Some of Merck's current products aren't generating much, if any, growth, but nonetheless contribute significantly to its total revenue and cash flow. These include allergy and asthma drug Singulair, its diabetes drugs Januvia and Janumet, and its women's health drugs NuvaRing and Implanon/Nexplanon.
Much of Merck's late-stage pipeline centers around clinical studies seeking to pick up additional indications for Keytruda. The company also has several new late-stage candidates, though, notably including its promising pneumoconjugate vaccine, V114.
We've looked at several reasons to like GlaxoSmithKline and Merck. However, both companies also face some significant headwinds.
GSK's growth is being held back by generic competition for its longtime best-selling respiratory drug, Seretide/Advair. Merck is experiencing slowing sales for its older cardiovascular drugs Zetia and Vytorin, immunology drugs Remicade and Simponi, and hepatitis C drug Zepatier.

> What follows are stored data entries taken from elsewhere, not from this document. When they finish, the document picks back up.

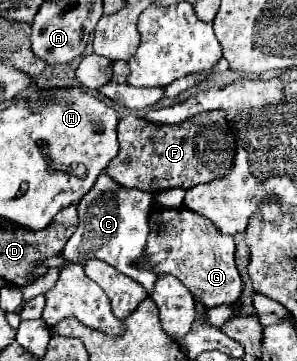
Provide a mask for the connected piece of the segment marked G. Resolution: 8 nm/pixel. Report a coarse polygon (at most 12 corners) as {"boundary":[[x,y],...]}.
{"boundary":[[156,209],[136,265],[206,309],[242,293],[236,243],[190,209]]}

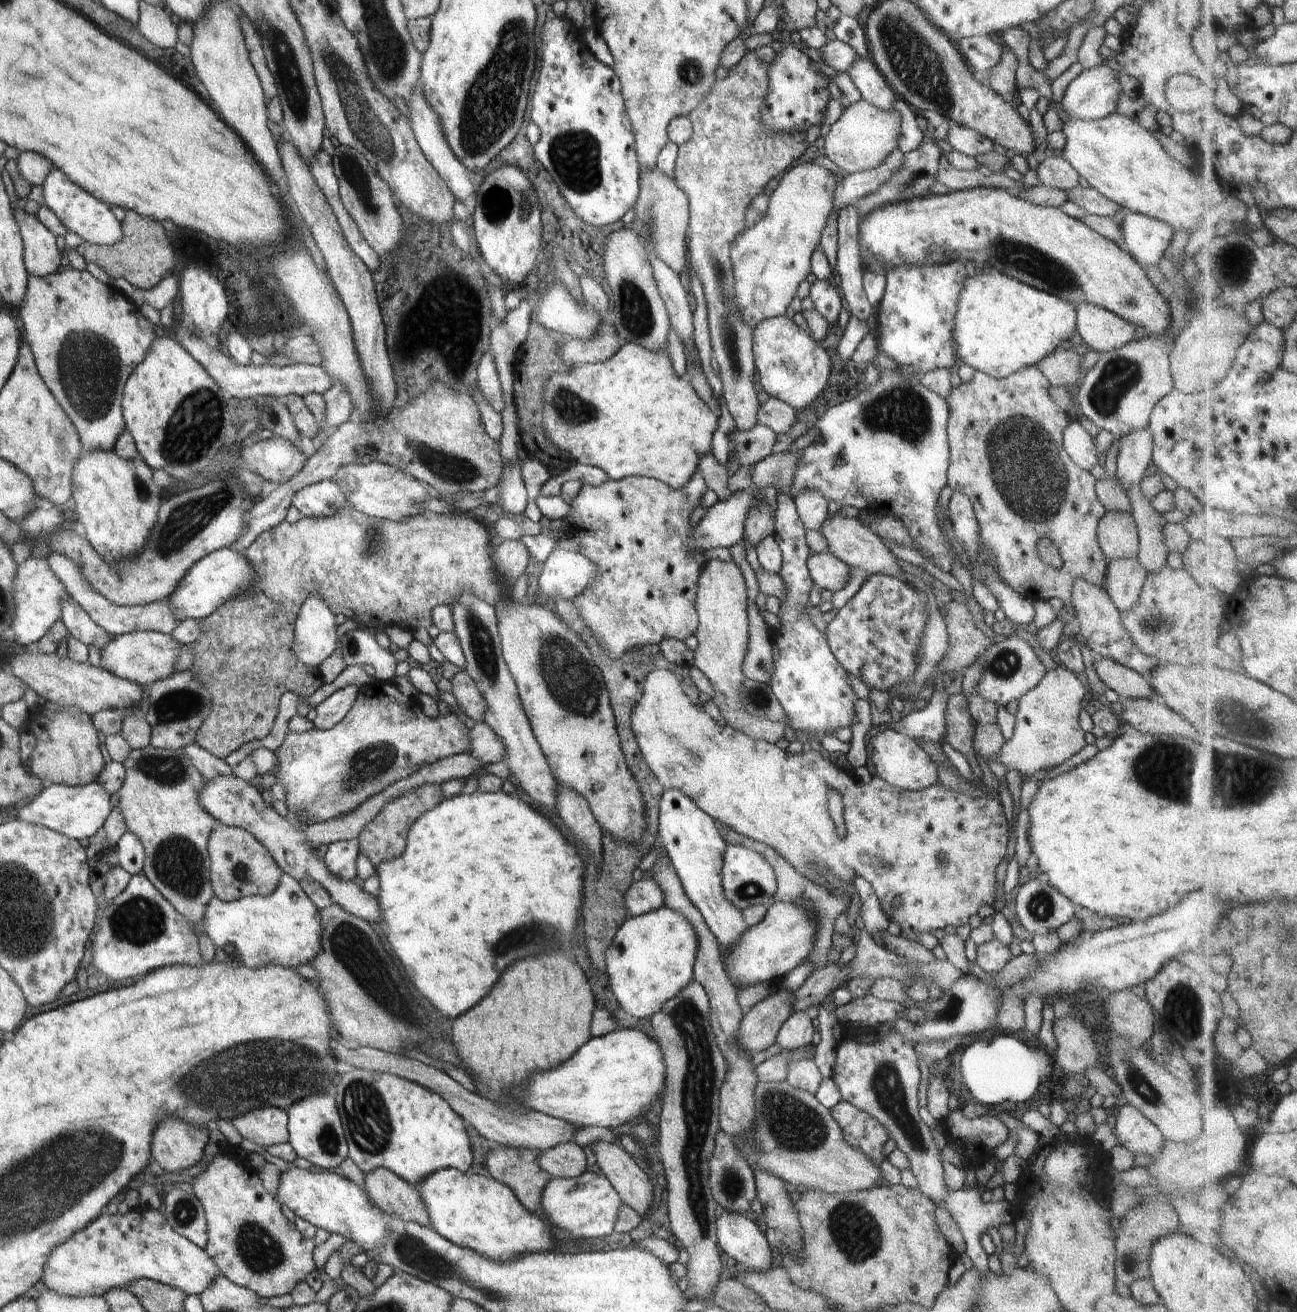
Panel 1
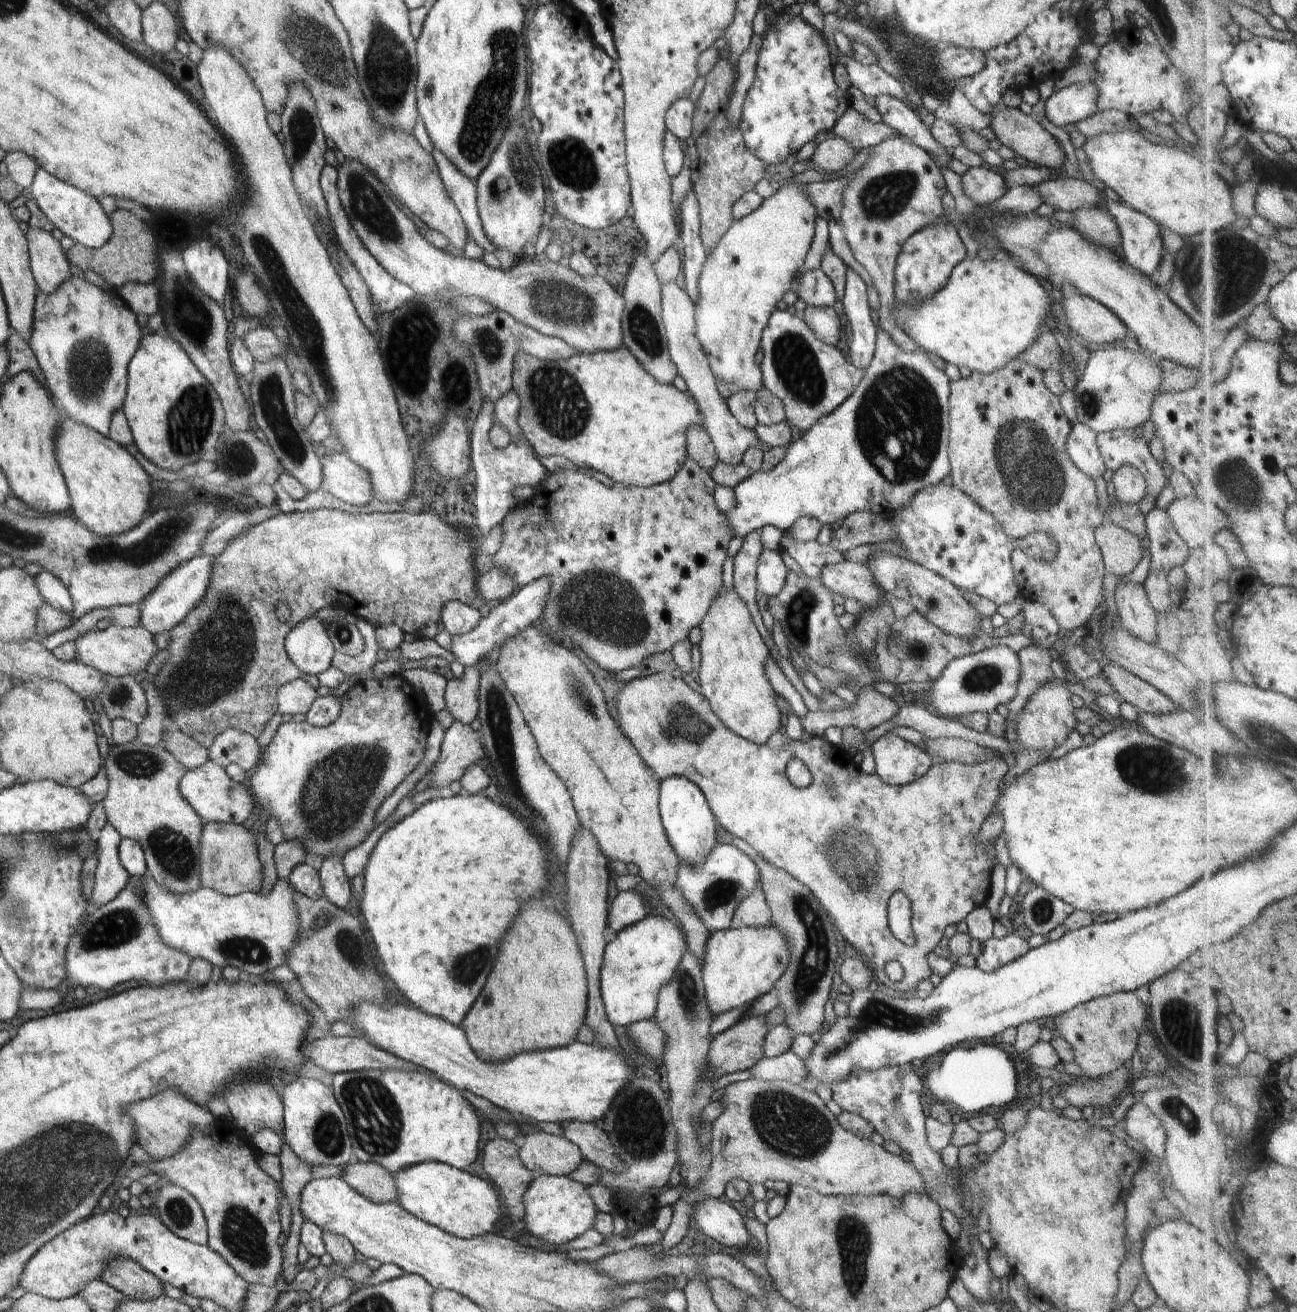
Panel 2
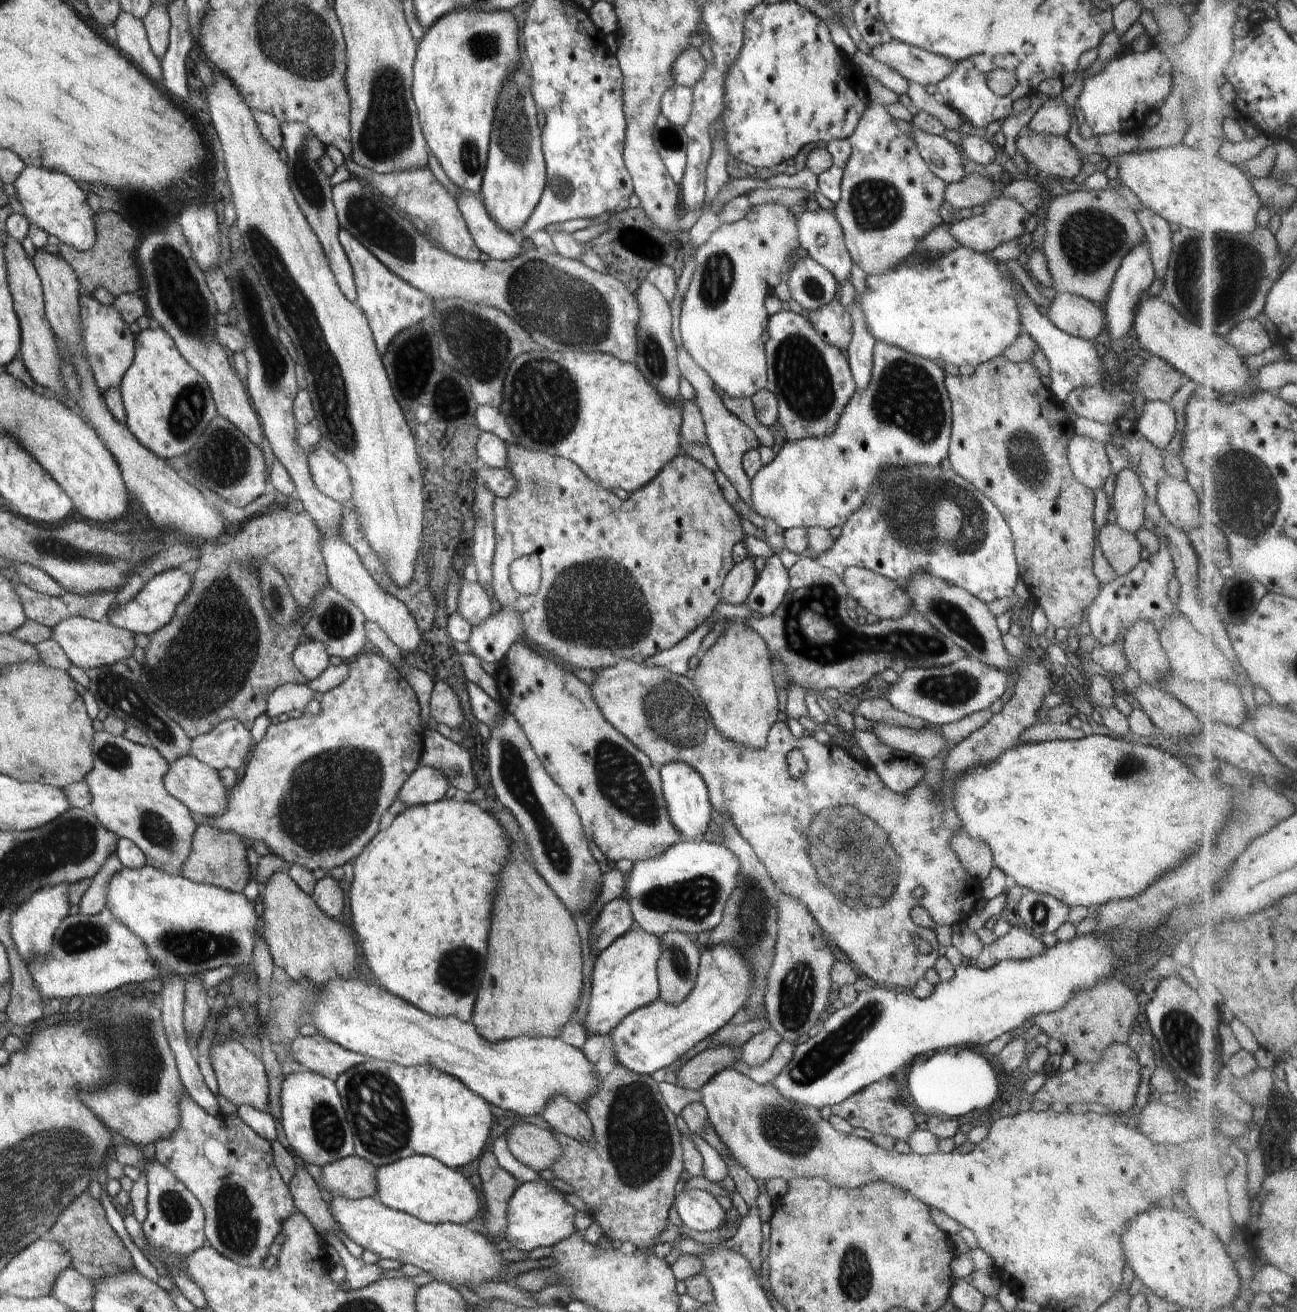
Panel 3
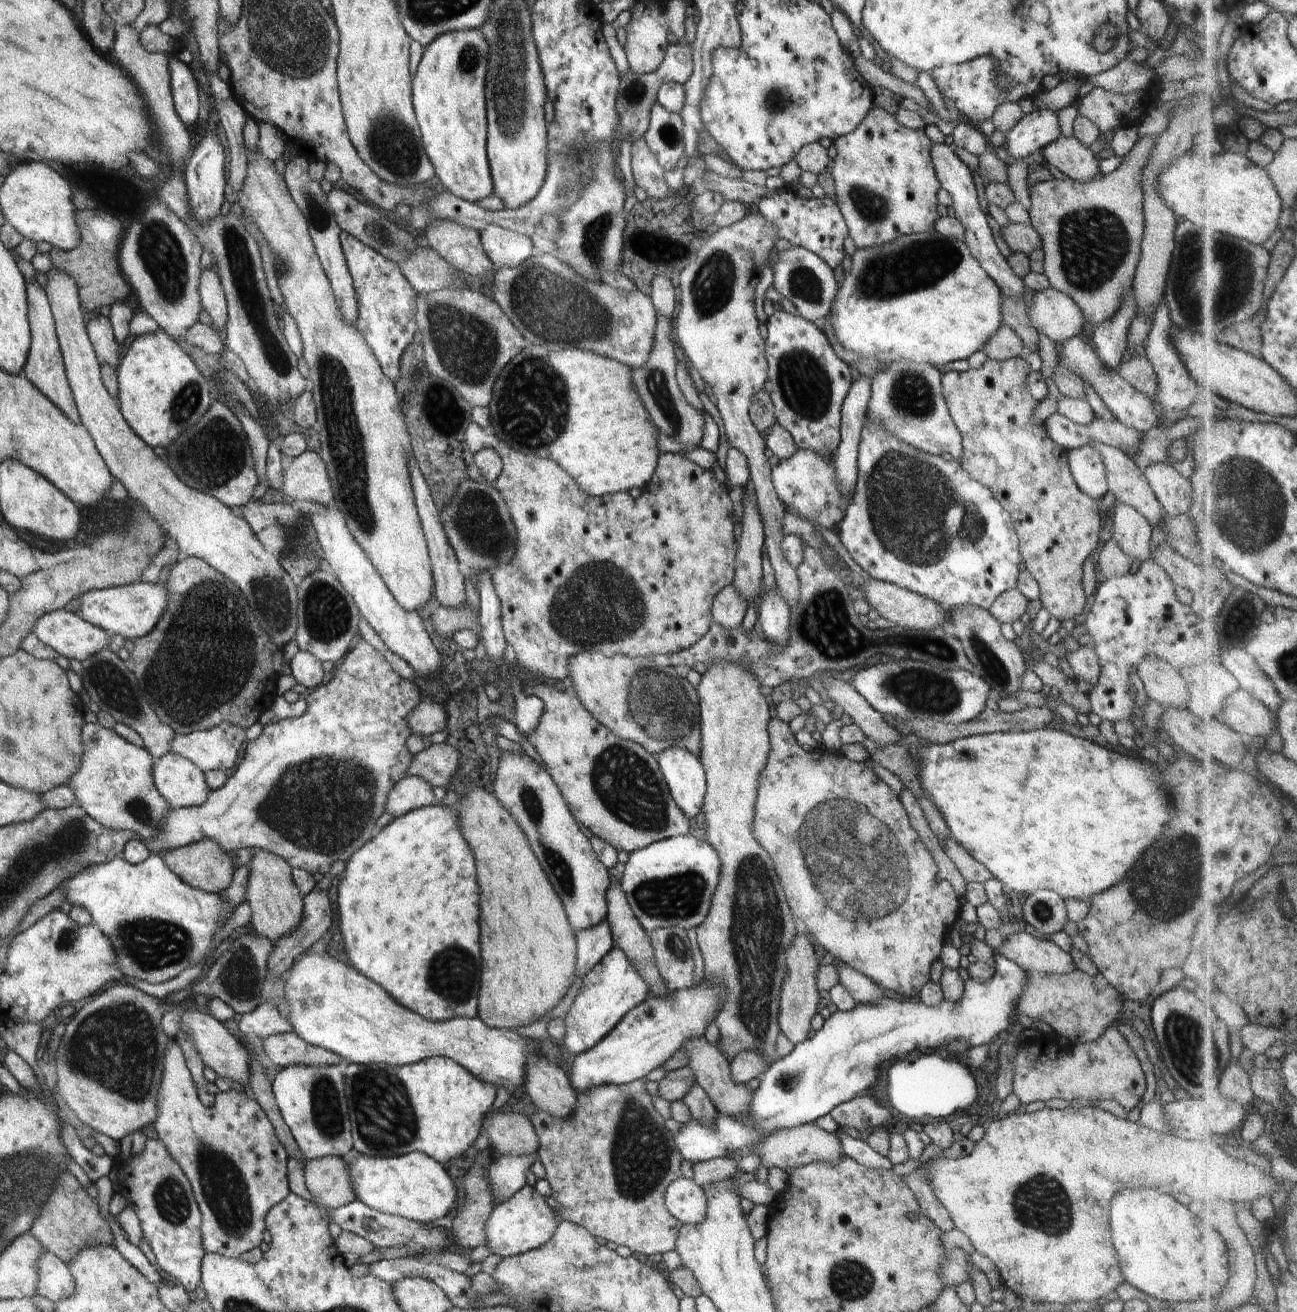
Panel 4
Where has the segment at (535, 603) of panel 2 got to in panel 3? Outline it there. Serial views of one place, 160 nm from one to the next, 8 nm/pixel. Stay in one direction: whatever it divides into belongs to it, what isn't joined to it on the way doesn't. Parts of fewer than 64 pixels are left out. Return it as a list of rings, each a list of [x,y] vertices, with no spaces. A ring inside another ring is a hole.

Merck has been able to keep growing sales despite the headwinds, while GSK has seen sales fall. However, both companies should be able to deliver overall sales growth in the future.
My view is that Merck's cancer lineup, led by Keytruda, gives it the edge over GlaxoSmithKline. I'm also concerned that the potential for a dividend cut down the road could hurt GSK's stock price.
While I think that Merck is the better pick over GSK, though, I'm not suggesting that investors buy Merck stock right now. Why? My take is that there are too many stocks that should provide even better growth over the long run. The better buy isn't always the best buy.